Dalla Roma di Amadei a quella di Dzeko: un tifoso ci spiega perché la Roma non si discute, ma si ama

"È una lezione. La Roma non si discute, si ama è una lezione condivisa dai veri tifosi romanisti. Perché la squadra va sempre sostenuta". Classe 1938, ex generale dell'Aeronautica Militare, Paolo Pellegrini ha conosciuto ogni Roma possibile: da quella di Amadei, nel post Scudetto, fino alla Roma di Dzeko.

Paolo ha trasmesso questa passione ai figli. Uno di loro è Dado, il comico. È giusto una curiosità all'intervento di un'intervista di respiro maggiore, perché fatta a un tifoso che la Roma non l'ha mai messa in discussione. L'ha amata pure quando è scivolata in B. Ed era un bambino.

Paolo Pellegrini è un testimone, è la rappresentazione in carne e ossa dell'insegnamento più romanista di Renato Rascel: la Roma non si discute, si ama.

A che età ha iniziato a tifare per la Roma?

"A cinque o sei anni. Purtroppo, non sono riuscito a godermi il primo Scudetto".

Come è diventato romanista?

"Difficile dirlo. All'epoca o tifavi per Coppi o per Bartali. E io ho fatto la mia scelta. Andavo allo Stadio Nazionale - quello che oggi è lo Stadio Flaminio - per accompagnare un mutilato di guerra. Avevo 10 anni. È così che ho potuto vedere dal vivo la mia prima Roma, quella di Risorti, Krieziu, Tontodonati e Sundqvist".

Aveva 10 anni. Vuol dire che si ricorda la retrocessione della Roma, nel 1951.

"Sì".

Ricapitolando. Lei, bambino, vede la sua squadra del cuore andare in Serie B. E non si è mai pentito di avere tifato la Roma?

"Assolutamente no. Mai. E ogni caso, sapevamo che la Roma era talmente forte che sarebbe tornata immediatamente in Serie A. Infatti, vinse tantissime partite".

Proprio dopo la retrocessione in B, Renato Rascel disse "la Roma non si discute, si ama". Lei è d'accordo?

"È stato sempre così, per me. Sono talmente consapevole di cosa rappresenta questa squadra che non l'ho mai messa in discussione. Ecco perché, quando sono arrivati gli scudetti, la gioia è stata così incontenibile".

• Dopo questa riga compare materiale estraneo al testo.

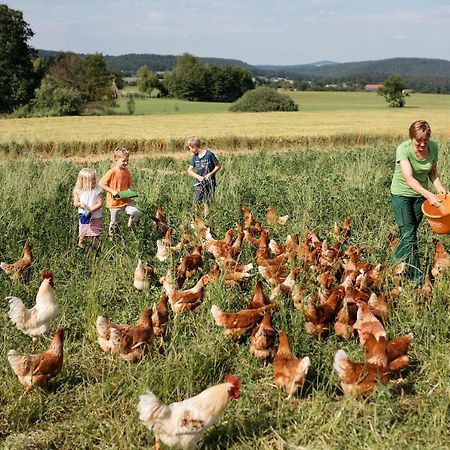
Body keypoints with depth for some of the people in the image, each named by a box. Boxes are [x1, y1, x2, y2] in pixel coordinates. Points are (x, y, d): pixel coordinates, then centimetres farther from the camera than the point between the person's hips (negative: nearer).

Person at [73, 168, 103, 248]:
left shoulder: (97, 189, -13)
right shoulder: (78, 191, -8)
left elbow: (100, 203, -13)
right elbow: (75, 203, -2)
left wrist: (91, 209, -23)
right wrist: (80, 204, -25)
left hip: (96, 217, 0)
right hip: (84, 217, 1)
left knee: (96, 235, 9)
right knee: (82, 235, 10)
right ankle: (80, 247, 29)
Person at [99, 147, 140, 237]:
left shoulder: (127, 172, 0)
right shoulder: (112, 172, -17)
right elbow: (101, 184, -14)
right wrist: (112, 191, -20)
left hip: (126, 200, 4)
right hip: (114, 201, -4)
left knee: (135, 212, -18)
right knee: (114, 222, 8)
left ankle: (130, 229, 6)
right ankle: (111, 235, 31)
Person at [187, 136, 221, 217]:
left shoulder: (209, 154, -12)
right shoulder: (195, 156, 4)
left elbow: (218, 166, -4)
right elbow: (189, 170, 6)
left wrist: (211, 174, -18)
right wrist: (198, 176, -11)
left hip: (209, 182, -4)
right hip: (199, 183, 4)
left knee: (207, 203, 0)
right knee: (197, 202, -2)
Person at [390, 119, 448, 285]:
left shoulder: (433, 147, -10)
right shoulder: (403, 149, -25)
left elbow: (432, 171, 5)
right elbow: (409, 178, -34)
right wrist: (429, 195, -46)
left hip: (420, 194, 5)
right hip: (401, 194, -5)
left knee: (410, 233, 11)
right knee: (408, 235, -10)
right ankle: (417, 277, -6)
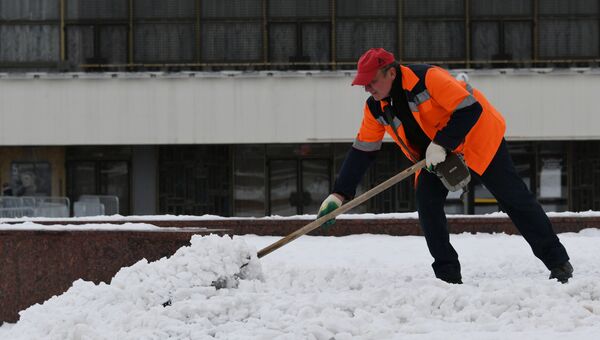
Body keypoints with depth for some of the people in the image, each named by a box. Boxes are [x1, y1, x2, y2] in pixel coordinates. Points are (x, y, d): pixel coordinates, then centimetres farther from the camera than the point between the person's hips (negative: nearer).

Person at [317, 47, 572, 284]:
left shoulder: (427, 78, -32)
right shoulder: (376, 109, -10)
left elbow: (471, 109, -31)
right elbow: (362, 151, -2)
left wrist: (441, 144, -34)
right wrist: (339, 194, -8)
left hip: (478, 139, -6)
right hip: (434, 153, 6)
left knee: (514, 199, -3)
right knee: (426, 201, -13)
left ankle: (558, 262, 5)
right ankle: (448, 273, -6)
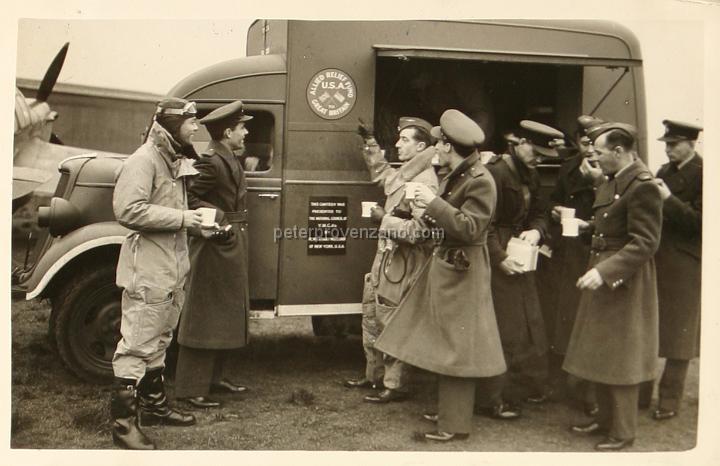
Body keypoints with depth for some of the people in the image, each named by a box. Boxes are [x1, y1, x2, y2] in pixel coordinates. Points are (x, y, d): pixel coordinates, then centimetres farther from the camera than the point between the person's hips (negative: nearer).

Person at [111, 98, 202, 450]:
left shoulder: (176, 161, 15)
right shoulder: (144, 160, -15)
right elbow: (128, 210, -25)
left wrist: (195, 218, 9)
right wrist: (180, 218, -22)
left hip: (172, 268, 10)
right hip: (147, 270, -10)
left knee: (158, 341, 19)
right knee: (137, 346, -5)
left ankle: (154, 405, 32)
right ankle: (123, 422, 3)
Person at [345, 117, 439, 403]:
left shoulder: (424, 181, -20)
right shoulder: (404, 173, 10)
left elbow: (420, 229, -28)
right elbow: (382, 174, 34)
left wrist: (385, 218, -18)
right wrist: (371, 144, 27)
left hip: (402, 263, -10)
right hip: (385, 256, 10)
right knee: (371, 317, 19)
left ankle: (396, 386, 11)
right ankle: (374, 376, 33)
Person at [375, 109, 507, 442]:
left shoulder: (479, 181, -18)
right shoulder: (453, 176, 10)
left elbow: (469, 228, -25)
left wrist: (434, 203, -25)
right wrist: (429, 213, -1)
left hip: (462, 272, -10)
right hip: (443, 265, 10)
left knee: (456, 347, -3)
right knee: (444, 343, 17)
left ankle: (456, 424, 7)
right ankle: (447, 409, 30)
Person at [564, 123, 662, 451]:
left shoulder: (642, 186, -20)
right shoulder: (611, 181, 9)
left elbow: (645, 243, -23)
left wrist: (604, 271, -28)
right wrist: (584, 225, 3)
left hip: (625, 284, -9)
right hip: (602, 278, 9)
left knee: (619, 359, 3)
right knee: (599, 355, 17)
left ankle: (623, 433, 17)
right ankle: (605, 419, 33)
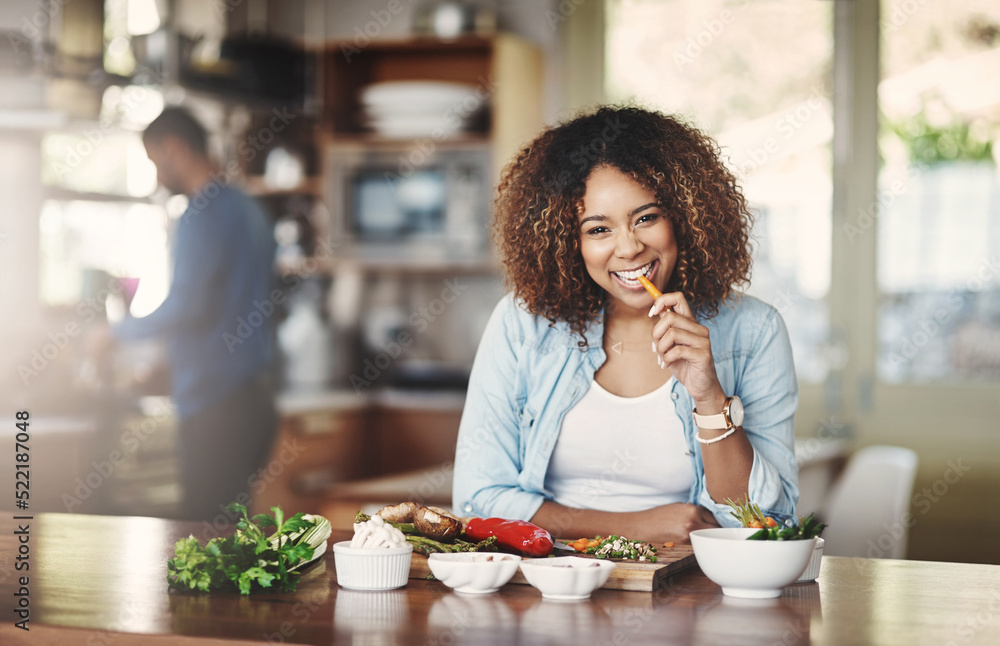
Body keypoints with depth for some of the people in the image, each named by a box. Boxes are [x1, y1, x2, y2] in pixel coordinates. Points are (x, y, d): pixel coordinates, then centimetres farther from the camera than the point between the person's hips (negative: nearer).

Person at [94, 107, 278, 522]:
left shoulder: (204, 212, -11)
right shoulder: (246, 209, 18)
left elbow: (189, 307, -19)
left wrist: (120, 332, -3)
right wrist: (162, 366, 29)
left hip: (215, 405, -9)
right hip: (253, 398, 9)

Cosa significa tifare per la Roma?

"La Roma te la porti sempre dentro al cuore. E soprattutto, per lei pretendi che tutti nella tua famiglia condividano con te questo amore. Io non avrei mai potuto accettare il fatto di avere dei figli non romanisti".

Tra loro, Gabriele. Alias, Dado.

"Tifoso romanista, appunto. Lo portavo io allo stadio. Da bambino mi domandava: Papà, perché ti piace tanto Pruzzo? E io gli rispondevo: Perché a Pruzzo prudono i baffi. Quanto gli piaceva questa frase...".

Il suo idolo da bambino qual è stato?

"Il primo è stato Dino Da Costa. Poi Pandolfini e Carletto Galli".

Qual è stata la felicità più grande nella sua esistenza romanista?

"La gioia più bella è stato lo Scudetto del 1983. Riuscii a farmi mandare in missione a Milano, perché si giocava Inter-Roma. Mancavano poche giornate al termine del campionato. Finì 0-0, ma a fine partita ricordo il boato che si sollevò dalla tribuna dove mi trovavo: Campioni, campioni... Eravamo tutti romanisti. Tutti in incognito. Tutti entusiasti".

E qual è stata invece la delusione maggiore?

"Roma-Lecce 2-3, nel 1985-86. Perdere così lo Scudetto fu davvero una mazzata. Ma anche questa sconfitta è parte integrante del mio romanismo".